Data for this task below:

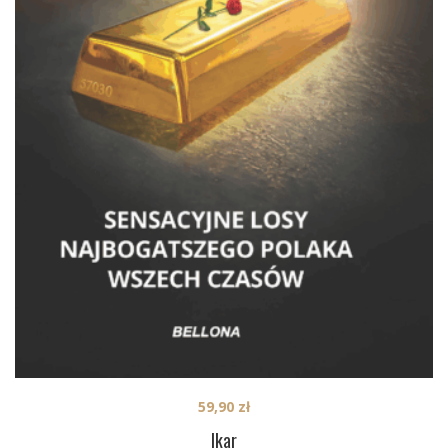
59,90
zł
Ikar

End of Data for this task.
Data for this task below:

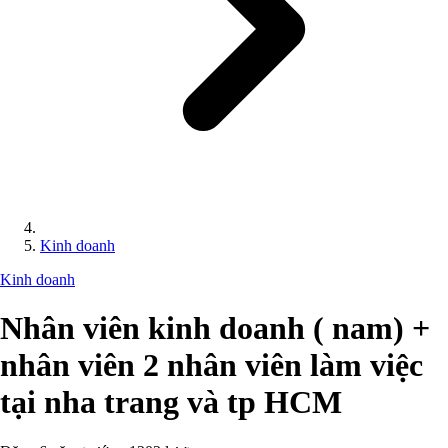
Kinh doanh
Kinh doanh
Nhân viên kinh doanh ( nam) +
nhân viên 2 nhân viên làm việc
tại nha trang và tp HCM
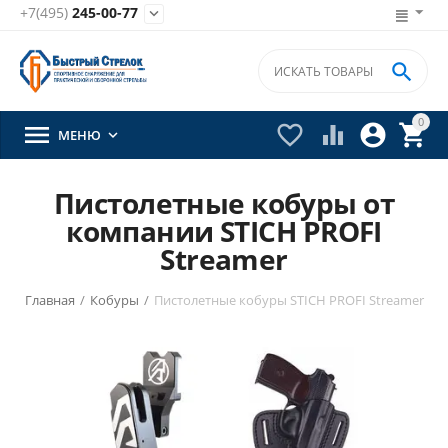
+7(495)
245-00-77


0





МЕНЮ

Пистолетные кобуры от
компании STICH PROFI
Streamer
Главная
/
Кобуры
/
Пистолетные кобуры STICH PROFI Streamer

End of Data for this task.

◆ **Task description**
Gather from the data above every line with the string "Пистолетные".

◆ **Response**
Пистолетные кобуры от
Пистолетные кобуры STICH PROFI Streamer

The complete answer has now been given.